Here are a few reasons why I think the payroll tax holiday actually adds to the level of “fiscal responsibility” encouraged by the overall BPC plan:
- A payroll tax holiday is one of the most effective types of tax cuts (and fiscal policy in general) in providing short-term fiscal stimulus (increasing demand for goods and services, creating or saving jobs); the Congressional Budget Office estimates it has a high economic “bang per buck” because it follows the “three Ts” well: it’s timely, (well) targeted, and temporary.
- We know we’re going to continue to do lots of deficit spending over the next year or two. When the economy is in no shape to call for deficit reduction, we can still promote “fiscally-responsible” policies by making sure we get the most benefit for the amount of deficit spending that we do. That means we should be substituting high bang-per-buck policies for low bang-per-buck ones wherever we can–rather than just throwing more bucks at any old deficit-financed policies.

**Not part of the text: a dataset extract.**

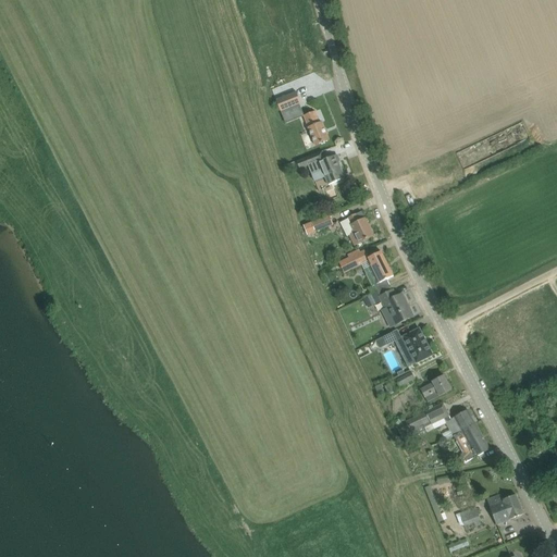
[(276,113),(281,111),(301,103),(296,93),(276,100),(272,102),(276,113)]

- The full (employer and employee) payroll tax holiday wouldn’t just have high bang per buck; it spends really big bucks, so it would presumably have a really “big bang.” It would make any proposed extension of the Bush tax cuts in the name of stimulus look downright wimpy. Perhaps it would take away that excuse from the policymakers (including President Obama) for their obsession over the Bush/Obama tax cuts.

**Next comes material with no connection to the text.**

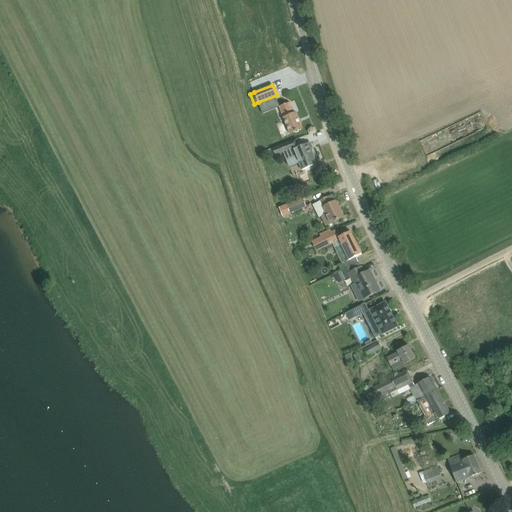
[(289,103),(279,107),(290,134),(303,129),(296,112),(294,113),(289,103)]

- But meanwhile, the longer-term cost of extension of the Bush tax cuts is far larger than the one-year cost of the payroll tax holiday, and we all know how hard it is for politicians to let go of the Bush tax cuts, so extension of the Bush tax cuts (for any reason and over any period of time) looks fiscally irresponsible relative to the one-year payroll tax holiday.
- In other words, my fantasy is that this flashy and fresh payroll tax holiday proposal might steal the show and bump the (temporary or permanent) extension of the Bush tax cuts off of the legislative stage. (Yes, I know this would have to happen very soon.) Taking the Bush tax cuts out (for good) would be a very fiscally responsible outcome.
- Finally, having this large, deficit-financed proposal within the BPC’s overall deficit reduction package is a strong preemptive strike against critics who like to automatically dismiss fiscal consolidation proposals as out of touch with the reality of the currently fragile economy.
Bruce Bartlett is not so fond of this payroll tax holiday idea, because he doesn’t believe it would really be just temporary:
I just want to ask one question: What are the odds that Republicans will ever allow this one-year tax holiday to expire? They wrote the Bush tax cuts with explicit expiration dates and then when it came time for the law they wrote to take effect exactly as they wrote it, they said any failure to extend them permanently would constitute the biggest tax increase in history. Sadly, Obama allowed himself to fall into the Republican trap, but that’s another story. My point is that if allowing the Bush tax cuts to expire is the biggest tax increase in history, one that Republicans claim would decimate a still-fragile economy, then surely expiration of a payroll tax holiday would also constitute a massive tax increase on the working people of America. And what are the odds that the economy won’t still be fragile a year from now? Zero, I would say.
But I am generally a more cheery person than Bruce, so I have two simple reasons why I’m more optimistic about the payroll tax holiday being a truly temporary policy: (1) it’s so much more obviously a temporary proposal, because it’s labeled a “holiday” after all, and it’s too big to be imagined in any more than a one-year chunk; and (2) if such a “big bang” of this highly-stimulative tax cut were put in place, we really wouldn’t need any more stimulus beyond the first year.
Who would have thought I’d find a large deficit-financed tax cut to be one of the most intriguing and promising ways to promote fiscal responsibility?